Clearly family households have been under intense pressure these last 16 months, and as a consequence, they are more likely to report low mental wellbeing than other households. In the paper, low mental health peaked among families with teenagers with over half reporting a low score, although they were less likely to report increased alcohol consumption or using alcohol as a coping strategy compared to pre-teen families. This might be that teenagers are a protective factor, as parents are more aware of how their behaviours and attitudes towards alcohol can affect them. But the importance of role modelling extends to children of all ages and although intuitively we might expect role modelling around alcohol to be more important as children get older, research shows that children of all ages are impacted by their parents’ attitudes and behaviours towards to alcohol.
A major concern raised in this research is the normalisation of these new behaviours.
If families with young children began drinking more either in frequency or volume during the first lockdown period and continue these behaviours into the future, their attitudes and behaviours towards alcohol could negatively impact and influence their children.
But there are also some encouraging findings from this research: Nearly 1 in 3 (31%) of pre- school households report that they would like to drink less and 36% of households with primary school children indicating that they have already made some small positive changes.
So, there is a level of self-awareness of their drinking amongst many family households, who therefore want to decrease their alcohol consumption. And at Drinkaware, we’re supporting those, and all households and individuals, who want to cut down or cut out their alcohol intake. We understand that changing habits that may have formed pre and during Covid, is not always easy. So, our website and digital channels offer practical tips and advice on how to do so, with supports and suggestions on alternatives to alcohol and drinking.
We have all done our best to manage an unprecedented set of circumstances and this research indicates that for many family households, alcohol has been used as a crutch in these times.

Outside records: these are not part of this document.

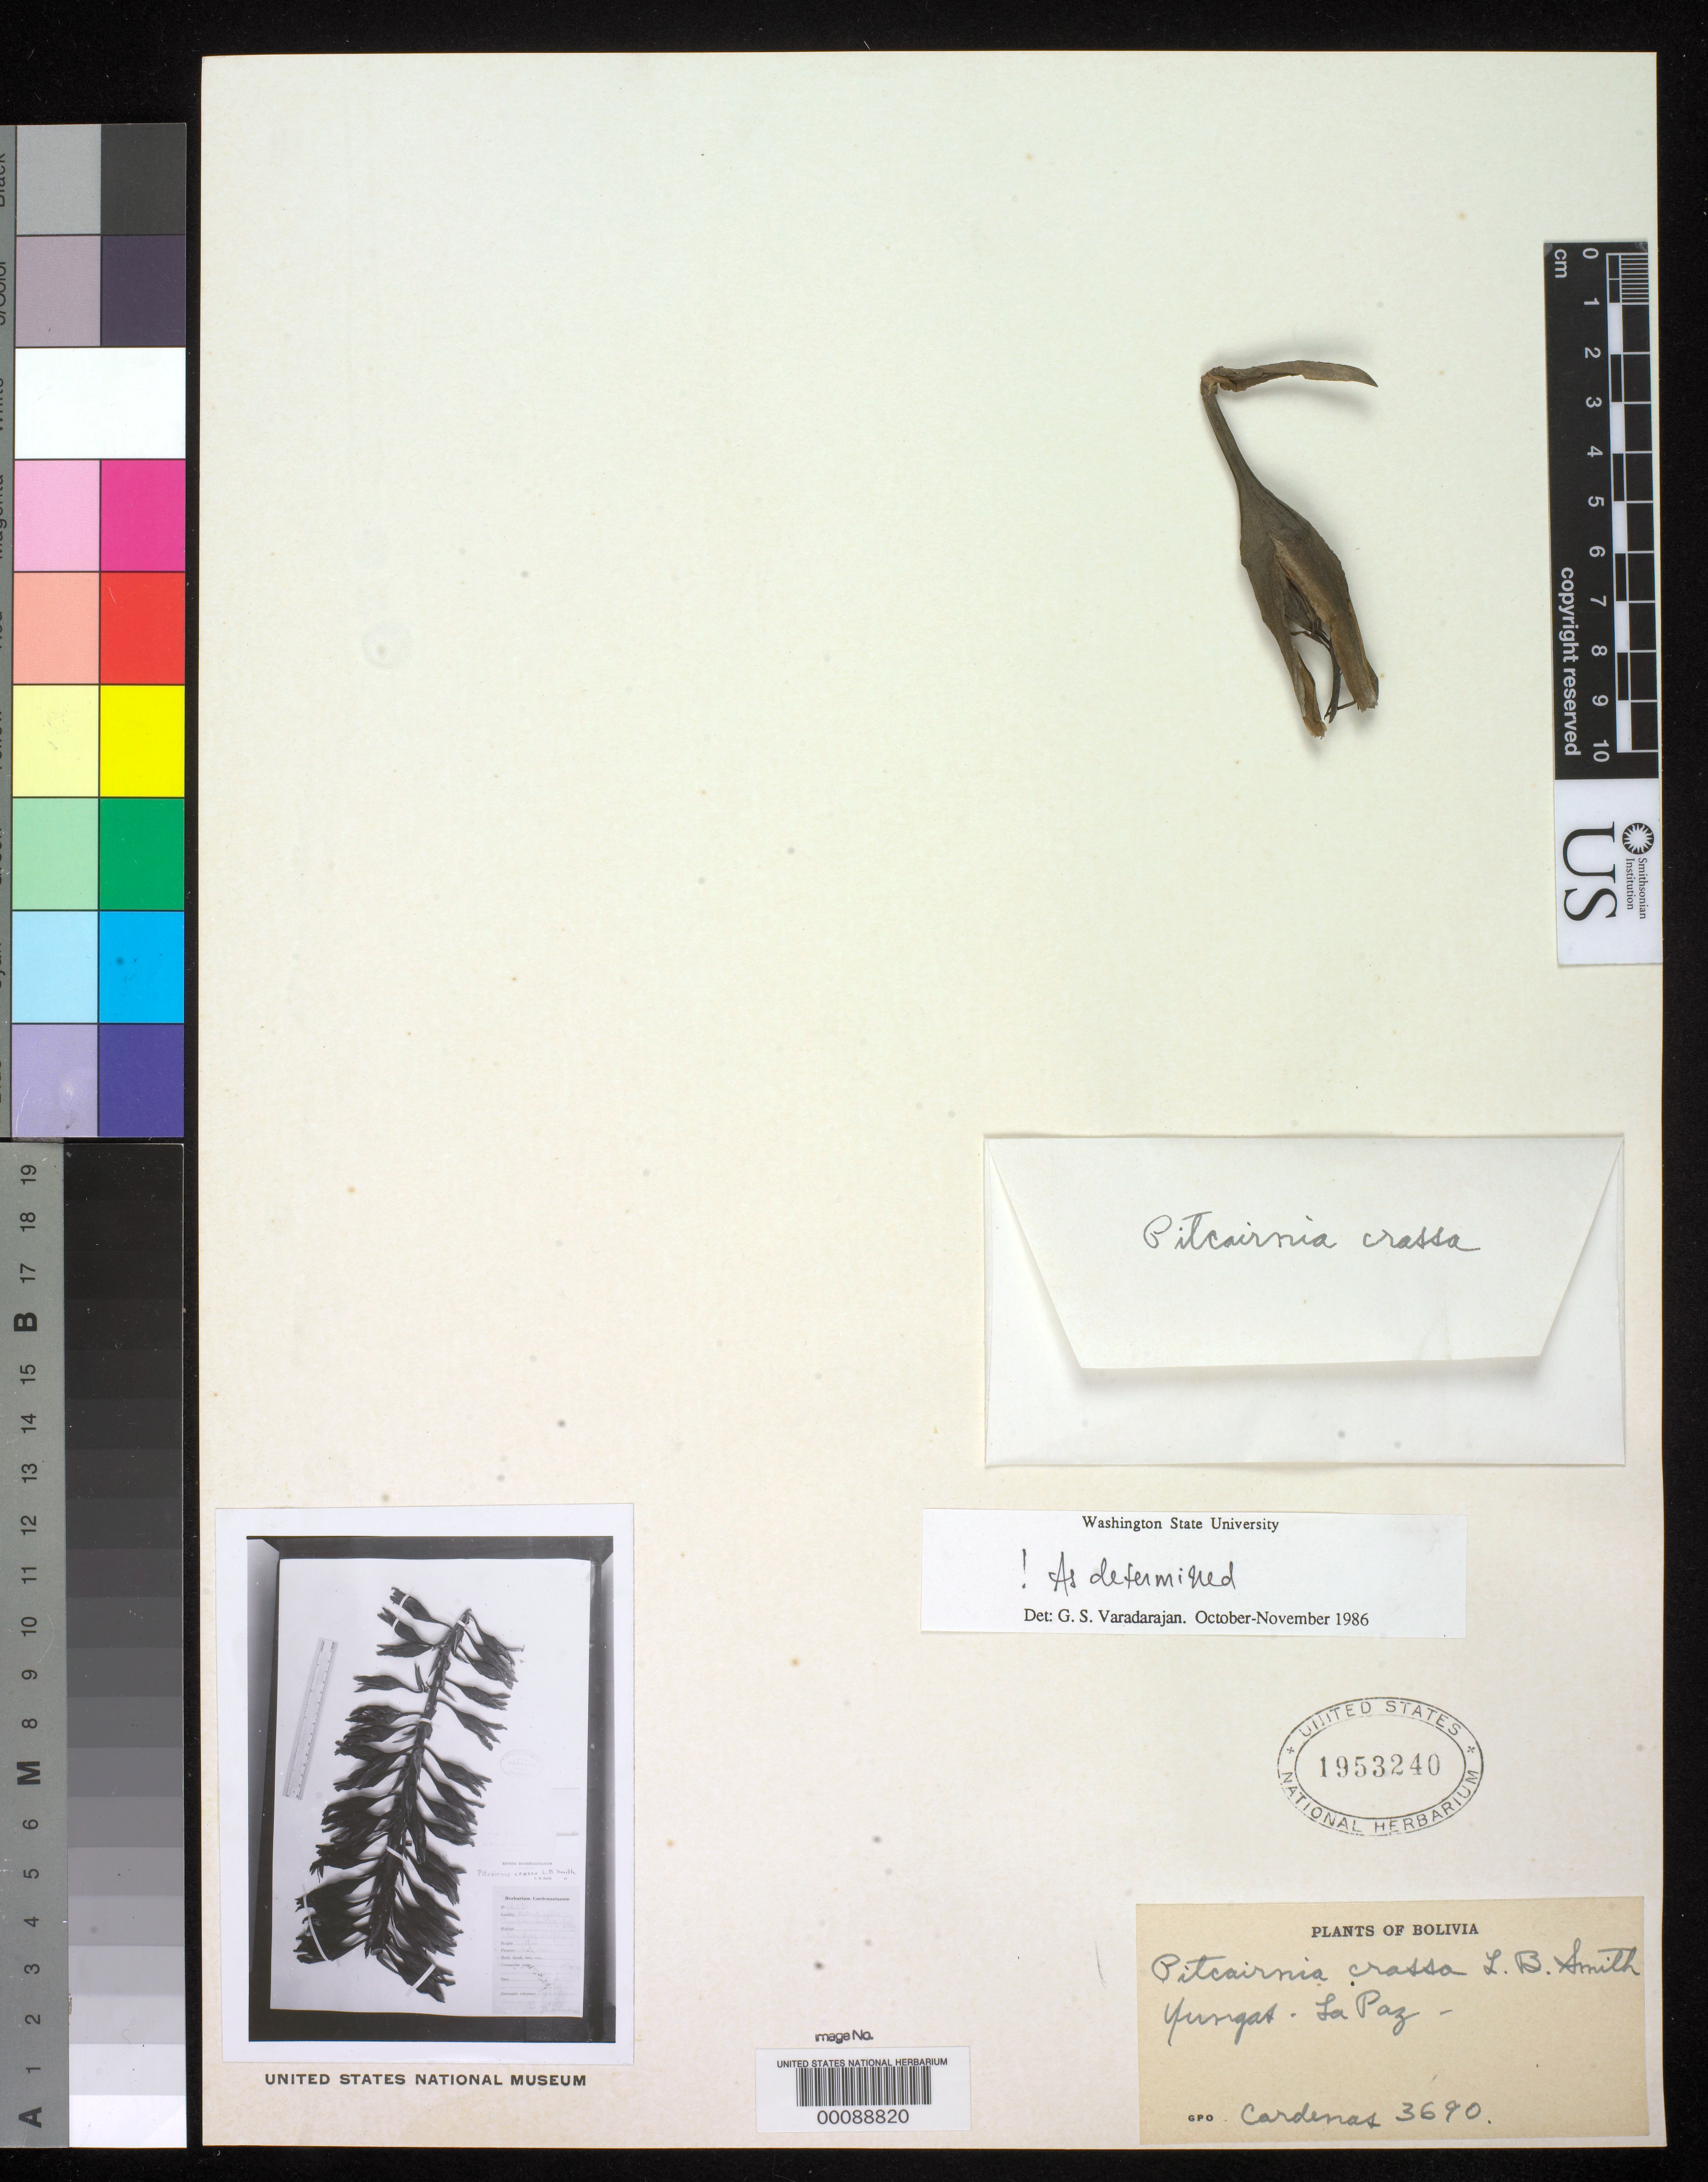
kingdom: Plantae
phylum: Tracheophyta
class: Liliopsida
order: Poales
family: Bromeliaceae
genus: Pitcairnia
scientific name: Pitcairnia crassa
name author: L.B. Sm.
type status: Isotype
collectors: M. Cárdenas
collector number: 3690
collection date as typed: Mar 1946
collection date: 1946-03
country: Bolivia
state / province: La Paz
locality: Puente Villa Yungas.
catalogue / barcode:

As society begins to reopen, we are at a crucial point where we need to challenge any unhealthy behaviours that may have become the norm during the restrictions.
It is not a time to judge or chastise the public or parents for their behaviour but it is a time to build society’s, households’ and individuals’ awareness and understanding of the potential harms of these new habits, particularly their possible longer-term impact on shaping children’s attitudes, expectations and future behaviour regarding alcohol.